Depending on the software you are using to stripe the disks, the OS monitoring facilities may display disk I/O rates on a per-disk basis or on a per-logical-disk basis. Regardless of how the information is shown, you can easily determine the I/O rate per disk.

Many of the OS-striping software packages on the market today can also take advantage of RAID technology to provide a measure of fault tolerance. OS striping is very good; however, it does consume system resources that hardware striping does not.

RAID Technology

The various RAID (Redundant Array of Inexpensive Disks) levels are discussed in detail in Chapter 15, “Disk Arrays,” but here is a brief synopsis:

  RAID 0. Sometimes known as No Fault Tolerance (NFT). Data is striped across the disks.
  RAID 1. Mirroring. Data is duplicated across sets of drives. This level can be used in conjunction with RAID 0 to create striped and mirrored volumes.
  RAID 2. Bit-level striping. This level of striping is theoretical and is not used in practice.
  RAID 3. Sector-level striping. This level of striping is not usually seen in practice.
  RAID 4. Parity disk. One disk in four is used as a parity drive for fault tolerance. The data is also striped as in RAID 0.
  RAID 5. Distributed parity. Parity is distributed across many disks. The size of the volume is (n - 1)*Disk Size where n is the number of drives in the set.

Hardware Striping

Hardware striping has a similar effect to OS striping. Hardware fault tolerance is obtained by replacing your disk controller with a disk array. A disk array is a controller that uses many disks to make one logical disk. The system takes a small slice of data from each of the disks in sequence to make up the larger logical disk (see Figure 9.2).

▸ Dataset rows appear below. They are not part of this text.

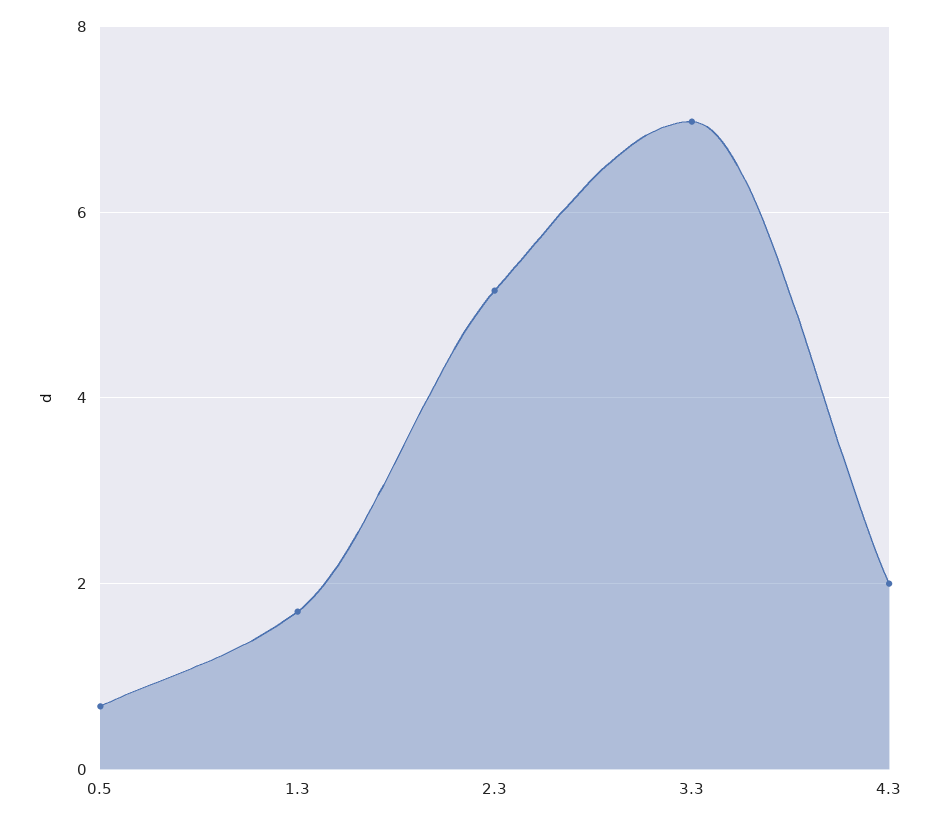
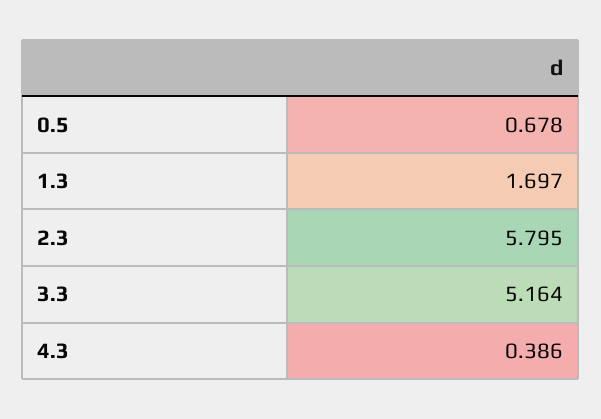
  {
    "0.5": 0.678,
    "1.3": 1.697,
-   "2.3": 5.2,
+   "2.3": 5.795,
-   "3.3": 7,
+   "3.3": 5.164,
-   "4.3": 2
+   "4.3": 0.386
  }

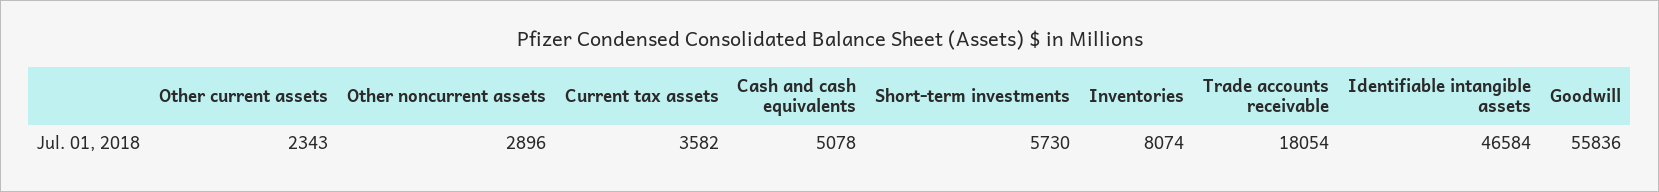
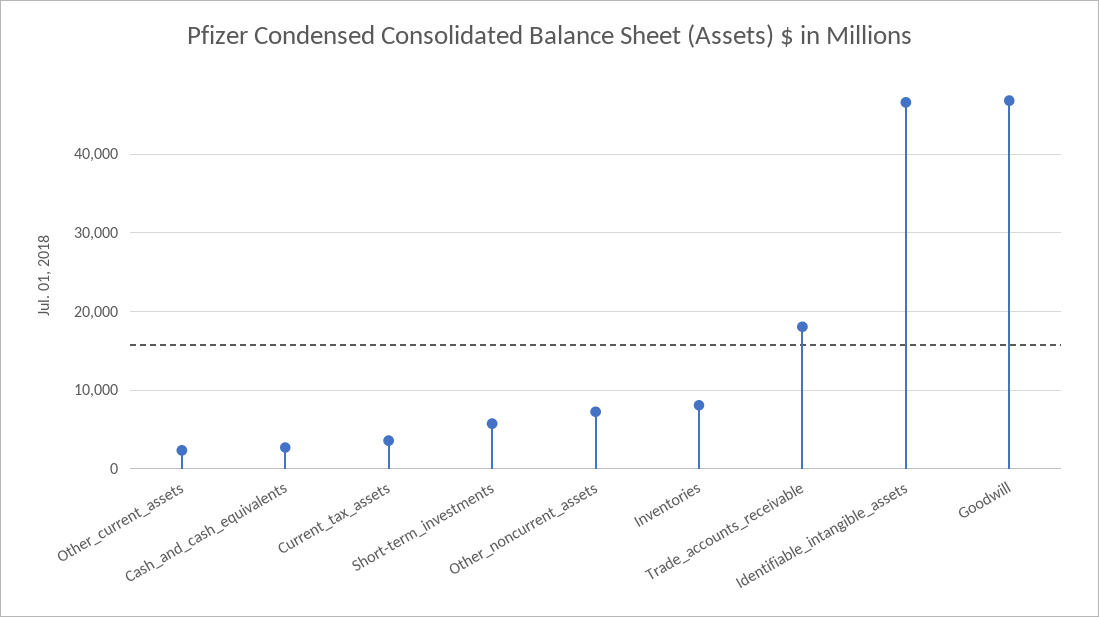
  {
    "Other current assets": 2343,
-   "Other noncurrent assets": 2896,
+   "Other noncurrent assets": 7000,
    "Current tax assets": 3582,
-   "Cash and cash equivalents": 5078,
+   "Cash and cash equivalents": 3000,
    "Short-term investments": 5730,
    "Inventories": 8074,
    "Trade accounts receivable": 18054,
    "Identifiable intangible assets": 46584,
-   "Goodwill": 55836
+   "Goodwill": 47000
  }

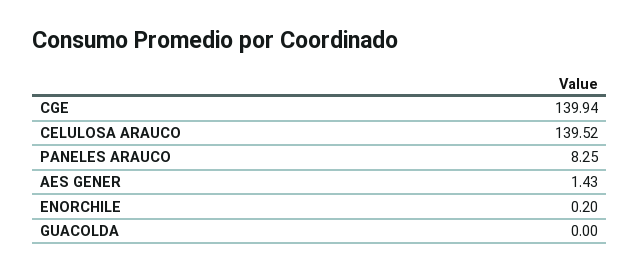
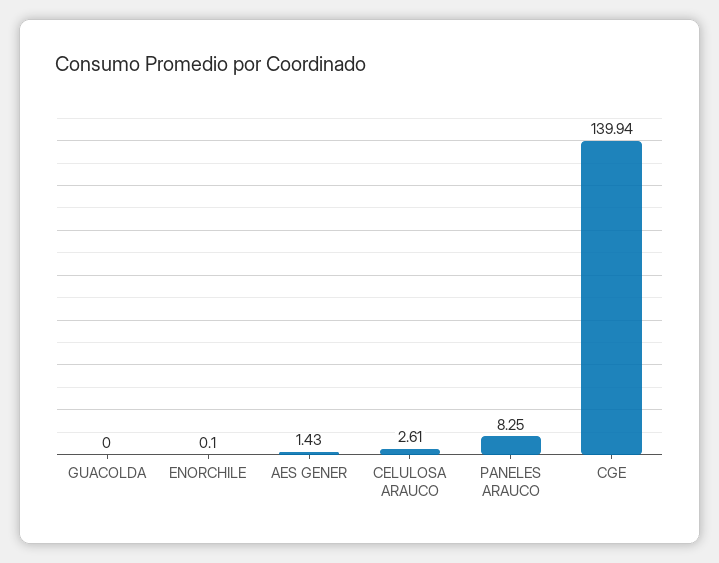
  {
    "CGE": 139.94,
-   "CELULOSA ARAUCO": 139.52,
+   "CELULOSA ARAUCO": 2.61,
    "PANELES ARAUCO": 8.25,
    "AES GENER": 1.43,
-   "ENORCHILE": 0.2,
+   "ENORCHILE": 0.1,
    "GUACOLDA": 0
  }

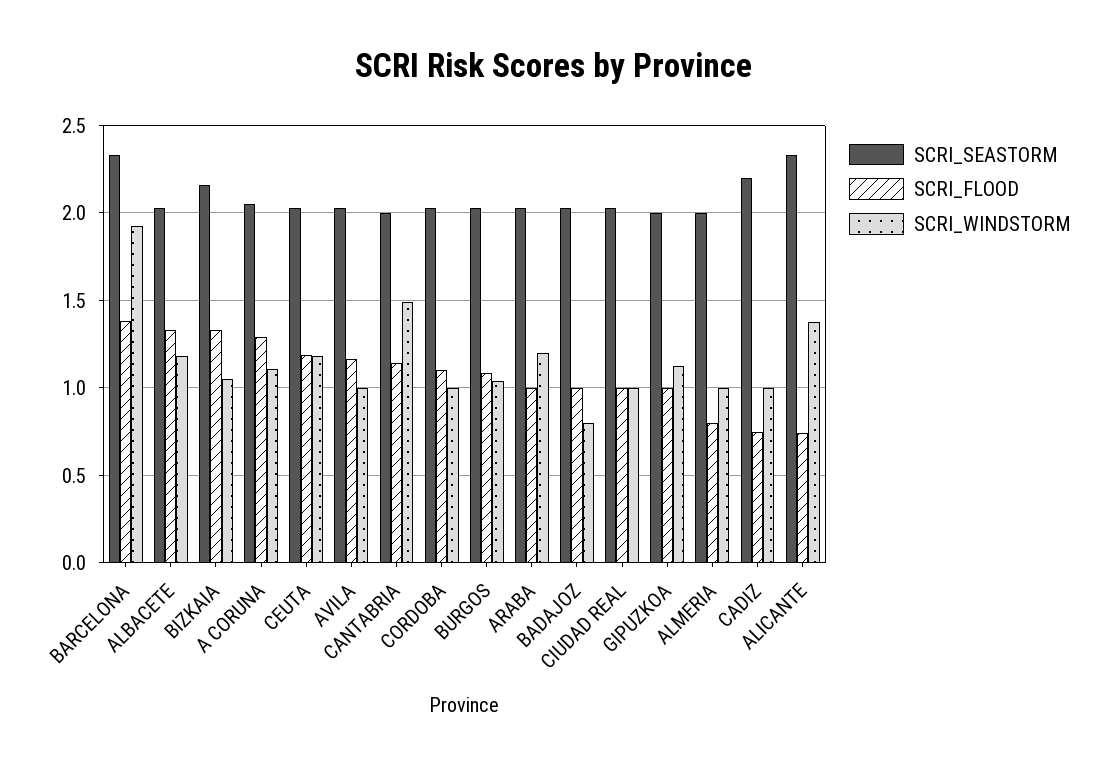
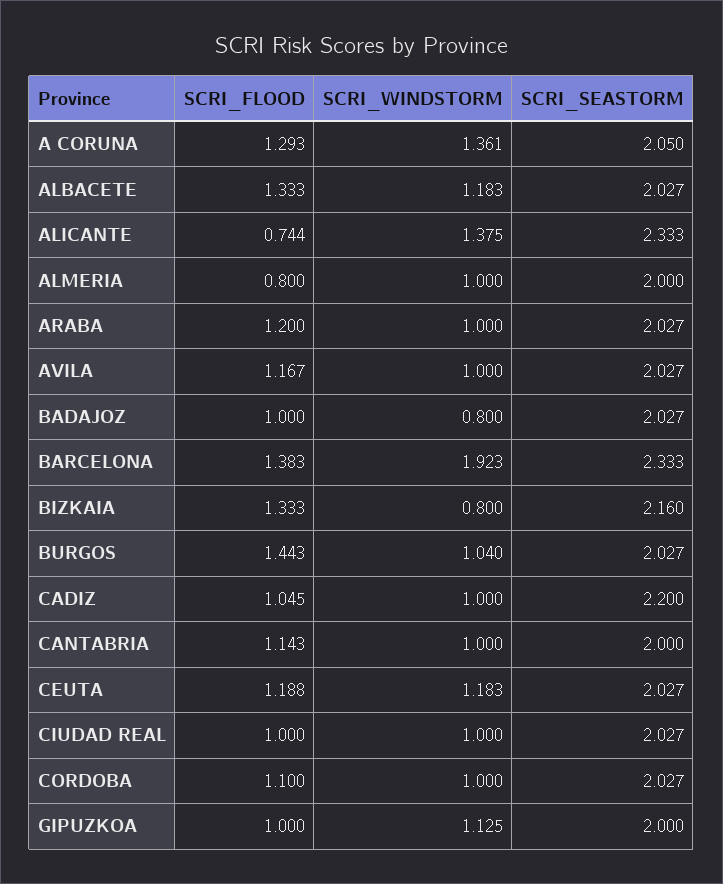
  {
    "SCRI_SEASTORM": {
      "BARCELONA": 2.333,
      "ALBACETE": 2.027,
      "BIZKAIA": 2.16,
      "A CORUNA": 2.05,
      "CEUTA": 2.027,
      "AVILA": 2.027,
      "CANTABRIA": 2,
      "CORDOBA": 2.027,
      "BURGOS": 2.027,
      "ARABA": 2.027,
      "BADAJOZ": 2.027,
      "CIUDAD REAL": 2.027,
      "GIPUZKOA": 2,
      "ALMERIA": 2,
      "CADIZ": 2.2,
      "ALICANTE": 2.333
    },
    "SCRI_FLOOD": {
      "BARCELONA": 1.383,
      "ALBACETE": 1.333,
      "BIZKAIA": 1.333,
      "A CORUNA": 1.293,
      "CEUTA": 1.188,
      "AVILA": 1.167,
      "CANTABRIA": 1.143,
      "CORDOBA": 1.1,
-     "BURGOS": 1.1,
+     "BURGOS": 1.443,
-     "ARABA": 1,
+     "ARABA": 1.2,
      "BADAJOZ": 1,
      "CIUDAD REAL": 1,
      "GIPUZKOA": 1,
      "ALMERIA": 0.8,
-     "CADIZ": 0.75,
+     "CADIZ": 1.045,
      "ALICANTE": 0.744
    },
    "SCRI_WINDSTORM": {
      "BARCELONA": 1.923,
      "ALBACETE": 1.183,
-     "BIZKAIA": 1.05,
+     "BIZKAIA": 0.8,
-     "A CORUNA": 1.1,
+     "A CORUNA": 1.361,
      "CEUTA": 1.183,
      "AVILA": 1,
-     "CANTABRIA": 1.5,
+     "CANTABRIA": 1,
      "CORDOBA": 1,
      "BURGOS": 1.04,
-     "ARABA": 1.2,
+     "ARABA": 1,
      "BADAJOZ": 0.8,
      "CIUDAD REAL": 1,
      "GIPUZKOA": 1.125,
      "ALMERIA": 1,
      "CADIZ": 1,
      "ALICANTE": 1.375
    }
  }

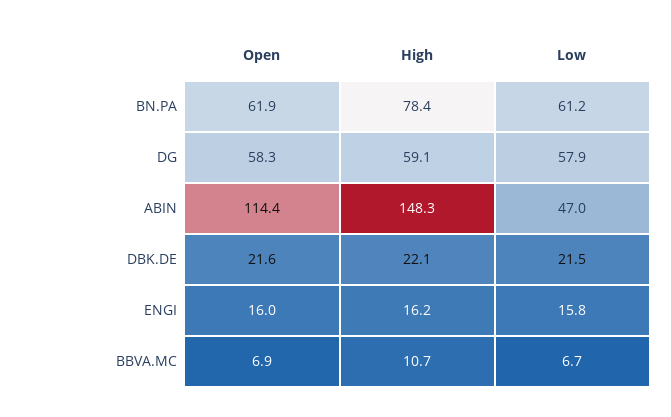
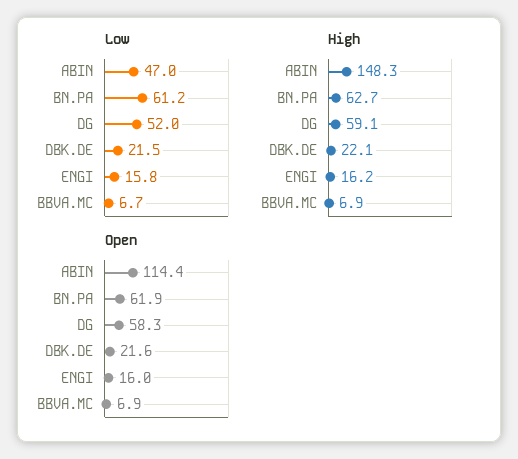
  {
    "Open": {
      "BN.PA": 61.9,
      "DG": 58.3,
      "ABIN": 114.4,
      "DBK.DE": 21.6,
      "ENGI": 16,
      "BBVA.MC": 6.9
    },
    "High": {
-     "BN.PA": 78.4,
+     "BN.PA": 62.7,
      "DG": 59.1,
      "ABIN": 148.3,
      "DBK.DE": 22.1,
      "ENGI": 16.2,
-     "BBVA.MC": 10.7
+     "BBVA.MC": 6.9
    },
    "Low": {
      "BN.PA": 61.2,
-     "DG": 57.9,
+     "DG": 52,
      "ABIN": 47,
      "DBK.DE": 21.5,
      "ENGI": 15.8,
      "BBVA.MC": 6.7
    }
  }

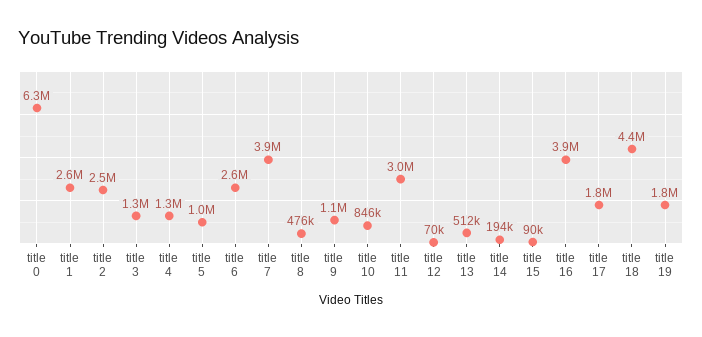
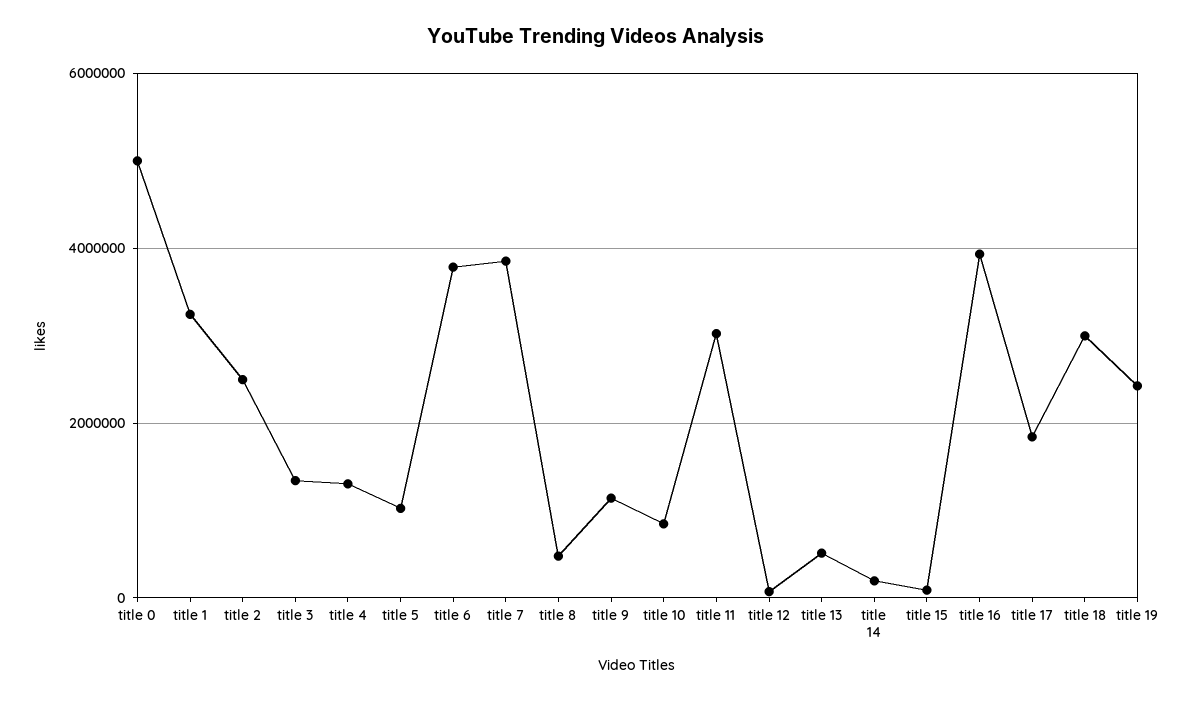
  {
-   "title 0": 6300000,
+   "title 0": 5000000,
-   "title 1": 2600000,
+   "title 1": 3200000,
    "title 2": 2500000,
    "title 3": 1300000,
    "title 4": 1300000,
    "title 5": 1000000,
-   "title 6": 2600000,
+   "title 6": 3800000,
    "title 7": 3900000,
    "title 8": 476000,
    "title 9": 1100000,
    "title 10": 846000,
    "title 11": 3000000,
    "title 12": 70000,
    "title 13": 512000,
    "title 14": 194000,
    "title 15": 90000,
    "title 16": 3900000,
    "title 17": 1800000,
-   "title 18": 4400000,
+   "title 18": 3000000,
-   "title 19": 1800000
+   "title 19": 2400000
  }

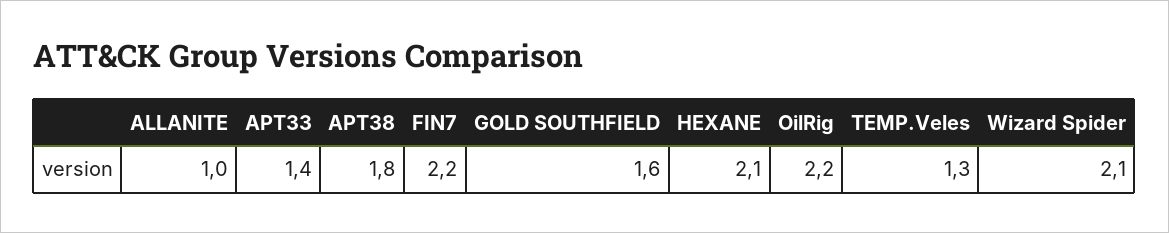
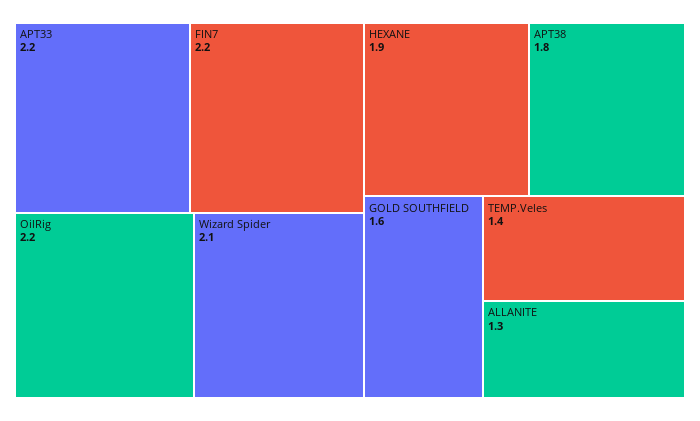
  {
-   "ALLANITE": 1,
+   "ALLANITE": 1.3,
-   "APT33": 1.4,
+   "APT33": 2.2,
    "APT38": 1.8,
    "FIN7": 2.2,
    "GOLD SOUTHFIELD": 1.6,
-   "HEXANE": 2.1,
+   "HEXANE": 1.9,
    "OilRig": 2.2,
-   "TEMP.Veles": 1.3,
+   "TEMP.Veles": 1.4,
    "Wizard Spider": 2.1
  }

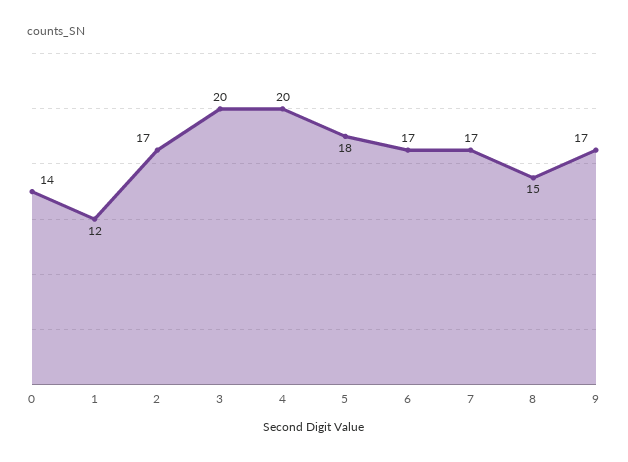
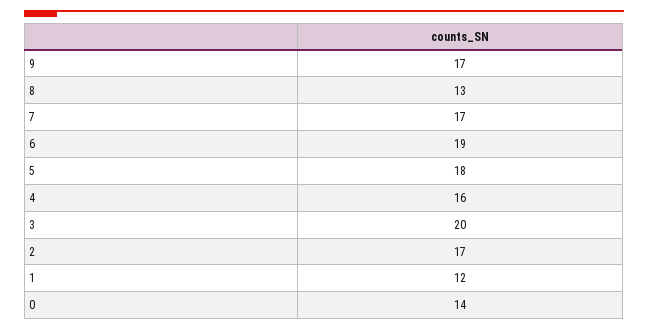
  {
    "0": 14,
    "1": 12,
    "2": 17,
    "3": 20,
-   "4": 20,
+   "4": 16,
    "5": 18,
-   "6": 17,
+   "6": 19,
    "7": 17,
-   "8": 15,
+   "8": 13,
    "9": 17
  }

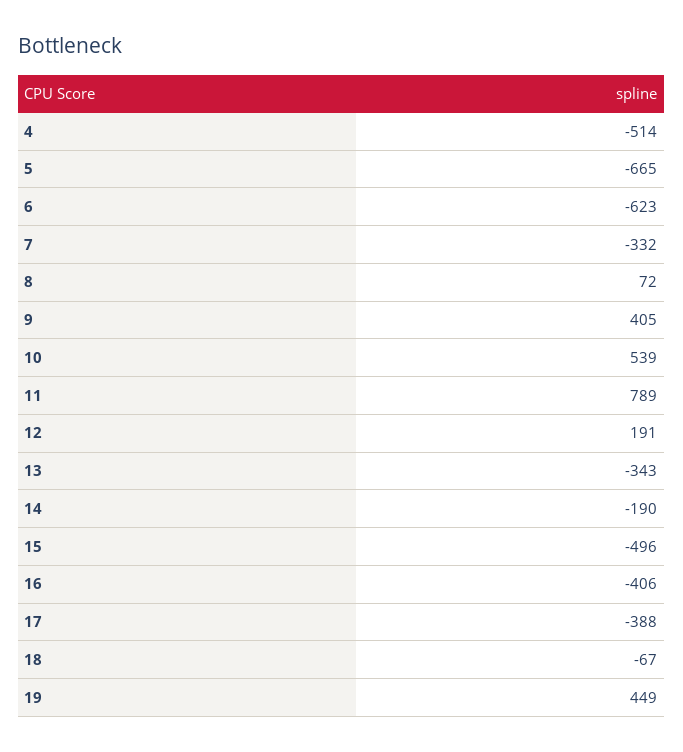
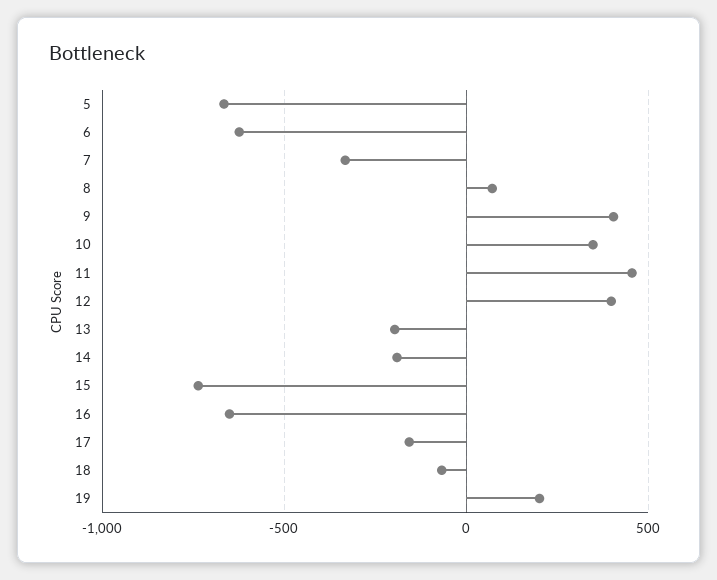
  {
-   "4": -514,
    "5": -665,
    "6": -623,
    "7": -332,
    "8": 72,
    "9": 405,
-   "10": 539,
+   "10": 350,
-   "11": 789,
+   "11": 450,
-   "12": 191,
+   "12": 400,
-   "13": -343,
+   "13": -200,
    "14": -190,
-   "15": -496,
+   "15": -750,
-   "16": -406,
+   "16": -650,
-   "17": -388,
+   "17": -150,
    "18": -67,
-   "19": 449
+   "19": 200
  }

Figure 9.2  Hardware striping.

As you can see in Figures 9.1 and 9.2, to the user and the RDBMS software, the effect is the same whether you use OS or hardware disk striping. The main difference between the two is where the actual overhead of maintaining the disk array is maintained.

Hardware fault tolerance has the advantage of not taking any additional CPU or memory resources on the server. All the logic to do the striping is done at the controller level. As with OS striping, hardware striping can also take advantage of RAID technology for fault tolerance.